> **ASSIGNMENT**
Whenever a line of the material contains the string "Cele", it should be copied.

> **WORKING DATA**
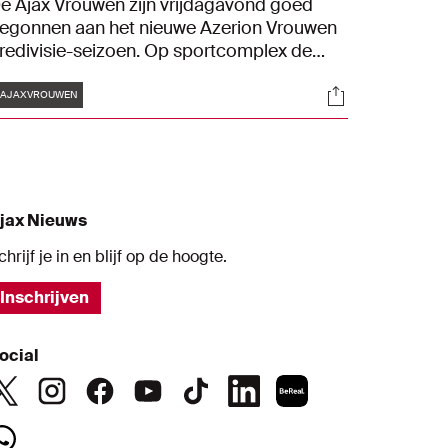
e Ajax Vrouwen zijn vrijdagavond goed
egonnen aan het nieuwe Azerion Vrouwen
redivisie-seizoen. Op sportcomplex de
oekomst werd Fortuna Sittard met 4-0
Tags
s
Socials
erslagen dankzij goals van Victoria Pelova
#AJAXVROUWEN
2), Soraya Verhoeve en een eigen doelpunt
an de gasten.
jax Nieuws
chrijf je in en blijf op de hoogte.
Inschrijven
ocial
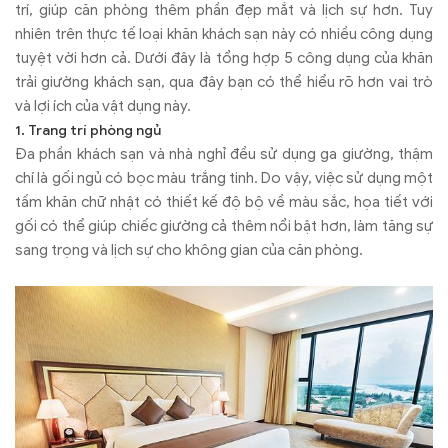
và lợi ích của vật dụng này.
trí, giúp căn phòng thêm phần đẹp mắt và lịch sự hơn. Tuy
nhiên trên thực tế loại khăn khách sạn này có nhiều công dụng
tuyệt vời hơn cả. Dưới đây là tổng hợp 5 công dụng của khăn
trải giường khách sạn, qua đây bạn có thể hiểu rõ hơn vai trò
và lợi ích của vật dụng này.
1. Trang trí phòng ngủ
Đa phần khách sạn và nhà nghỉ đều sử dụng ga giường, thậm
chí là gối ngủ có bọc màu trắng tinh. Do vậy, việc sử dụng một
tấm khăn chữ nhật có thiết kế độ bộ về màu sắc, họa tiết với
gối có thể giúp chiếc giường cả thêm nổi bật hơn, làm tăng sự
sang trọng và lịch sự cho không gian của căn phòng.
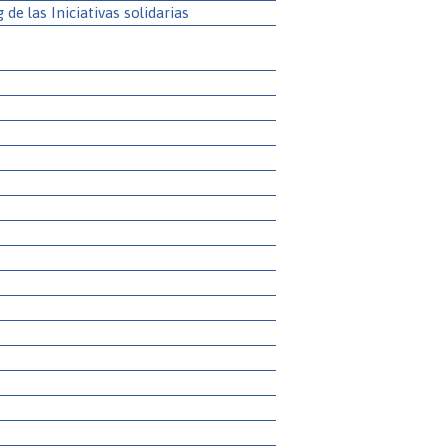
g de las Iniciativas solidarias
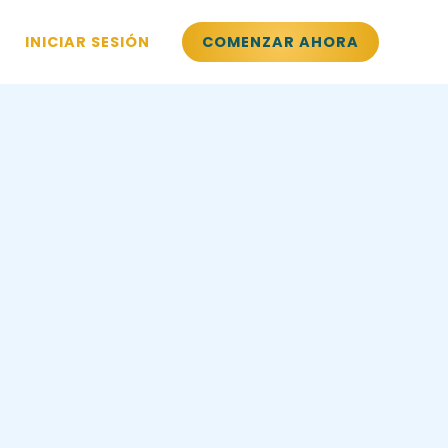
INICIAR SESIÓN
COMENZAR AHORA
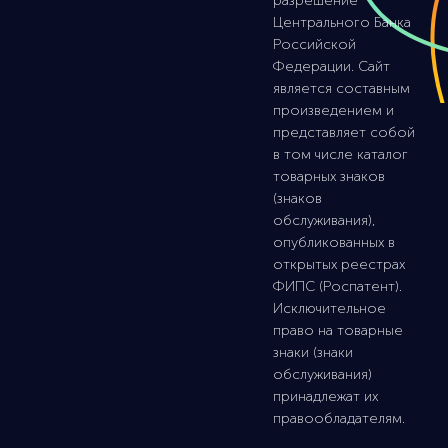
разрешение
Центрального Банка
Российской
Федерации. Сайт
является составным
произведением и
представляет собой
в том числе каталог
товарных знаков
(знаков
обслуживания),
опубликованных в
открытых реестрах
ФИПС (Роспатент).
Исключительное
право на товарные
знаки (знаки
обслуживания)
принадлежат их
правообладателям.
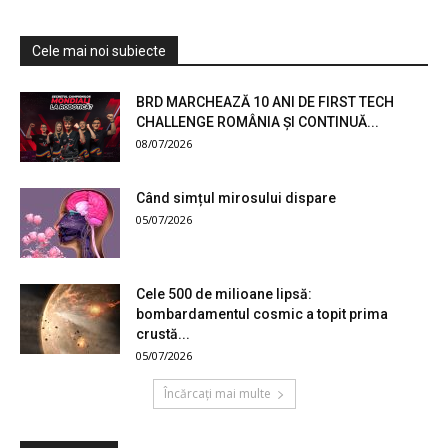
Cele mai noi subiecte
BRD MARCHEAZĂ 10 ANI DE FIRST TECH
CHALLENGE ROMÂNIA ȘI CONTINUĂ...
08/07/2026
Când simțul mirosului dispare
05/07/2026
Cele 500 de milioane lipsă:
bombardamentul cosmic a topit prima
crustă...
05/07/2026
Încărcați mai multe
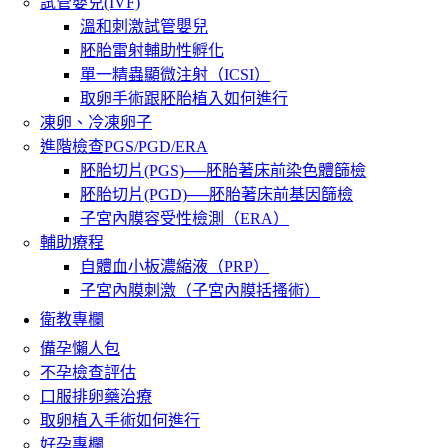
試管嬰兒(IVF)
溫和刺激試管嬰兒
胚胎雷射輔助性孵化
單一精蟲顯微注射（ICSI）
取卵手術跟胚胎植入如何進行
凍卵、冷凍卵子
進階檢查PGS/PGD/ERA
胚胎切片(PGS)──胚胎著床前染色體篩檢
胚胎切片(PGD)──胚胎著床前基因篩檢
子宮內膜容受性檢測（ERA）
輔助療程
自體血小板濃縮液（PRP）
子宮內膜刺激（子宮內膜括搔術）
衛教專欄
備孕懶人包
不孕檢查評估
口服排卵藥治療
取卵植入手術如何進行
好孕專欄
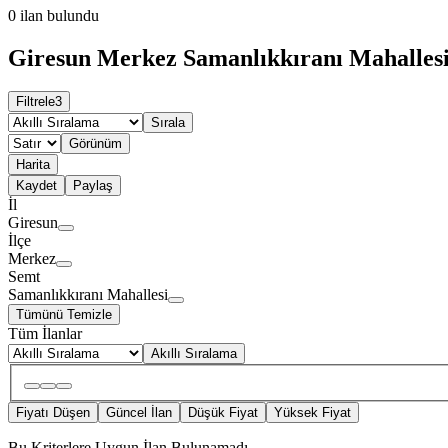
0
ilan bulundu
Giresun Merkez Samanlıkkıranı Mahallesi K
Filtrele
3
Sırala
Görünüm
Harita
Kaydet
Paylaş
İl
Giresun
İlçe
Merkez
Semt
Samanlıkkıranı Mahallesi
Tümünü Temizle
Tüm İlanlar
Akıllı Sıralama
Fiyatı Düşen
Güncel İlan
Düşük Fiyat
Yüksek Fiyat
Bu Kriterlere Uygun İlan Bulunamadı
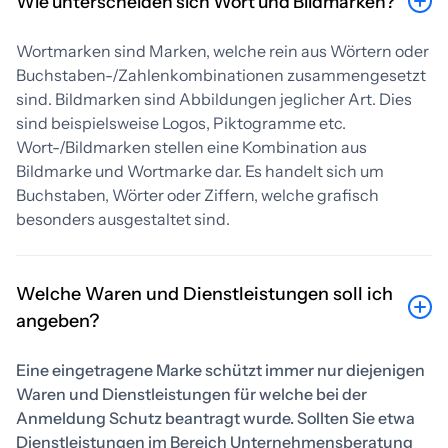
Wie unterscheiden sich Wort und Bildmarken?
Wortmarken sind Marken, welche rein aus Wörtern oder
Buchstaben-/Zahlenkombinationen zusammengesetzt
sind. Bildmarken sind Abbildungen jeglicher Art. Dies
sind beispielsweise Logos, Piktogramme etc.
Wort-/Bildmarken stellen eine Kombination aus
Bildmarke und Wortmarke dar. Es handelt sich um
Buchstaben, Wörter oder Ziffern, welche grafisch
besonders ausgestaltet sind.
Welche Waren und Dienstleistungen soll ich
angeben?
Eine eingetragene Marke schützt immer nur diejenigen
Waren und Dienstleistungen für welche bei der
Anmeldung Schutz beantragt wurde. Sollten Sie etwa
Dienstleistungen im Bereich Unternehmensberatung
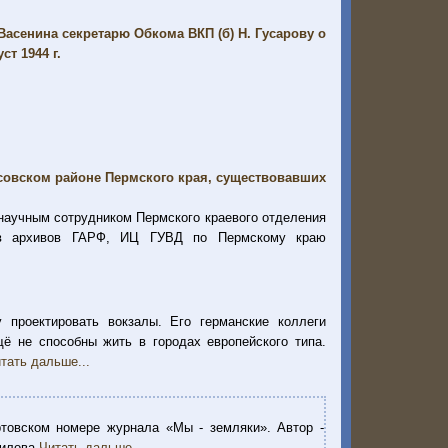
асенина секретарю Обкома ВКП (б) Н. Гусарову о
т 1944 г.
совском районе Пермского края, существовавших
аучным сотрудником Пермского краевого отделения
ов архивов ГАРФ, ИЦ ГУВД по Пермскому краю
проектировать вокзалы. Его германские коллеги
щё не способны жить в городах европейского типа.
тать дальше...
товском номере журнала «Мы - земляки». Автор -
зилова
Читать дальше...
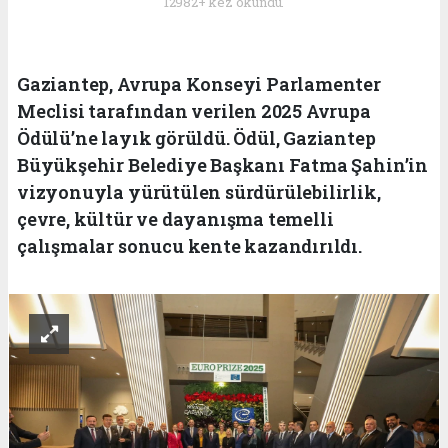
12982+ kez okundu.
Gaziantep, Avrupa Konseyi Parlamenter
Meclisi tarafından verilen 2025 Avrupa
Ödülü’ne layık görüldü. Ödül, Gaziantep
Büyükşehir Belediye Başkanı Fatma Şahin’in
vizyonuyla yürütülen sürdürülebilirlik,
çevre, kültür ve dayanışma temelli
çalışmalar sonucu kente kazandırıldı.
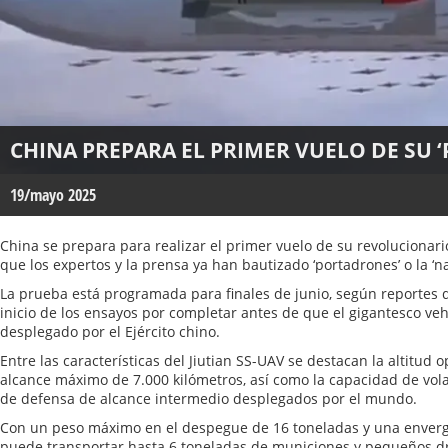
CHINA PREPARA EL PRIMER VUELO DE SU 
19/mayo 2025
China se prepara para realizar el primer vuelo de su revolucionario
que los expertos y la prensa ya han bautizado ‘portadrones’ o la ‘n
La prueba está programada para finales de junio, según reportes d
inicio de los ensayos por completar antes de que el gigantesco veh
desplegado por el Ejército chino.
Entre las características del Jiutian SS-UAV se destacan la altitud 
alcance máximo de 7.000 kilómetros, así como la capacidad de vo
de defensa de alcance intermedio desplegados por el mundo.
Con un peso máximo en el despegue de 16 toneladas y una enverg
puede transportar hasta 6 toneladas de municiones y pequeños dr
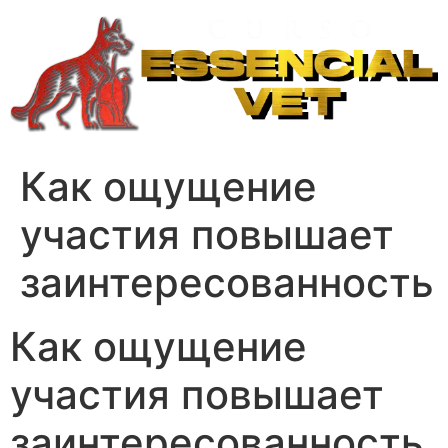
Ir
para
o
conteúdo
Как ощущение
участия повышает
заинтересованность
Как ощущение
участия повышает
заинтересованность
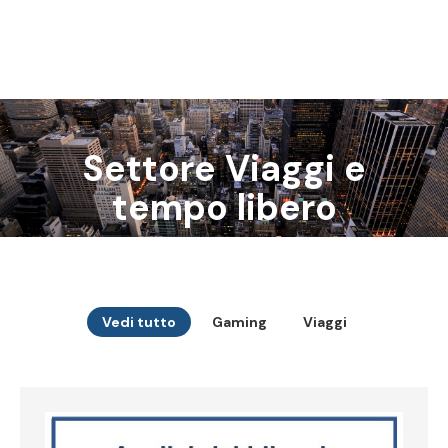
Settore Viaggi e
Tu sei qui:
tempo libero
Vedi tutto
Gaming
Viaggi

> **ANSWER SPACE**
Cele mai noi subiecte
Cele 500 de milioane lipsă:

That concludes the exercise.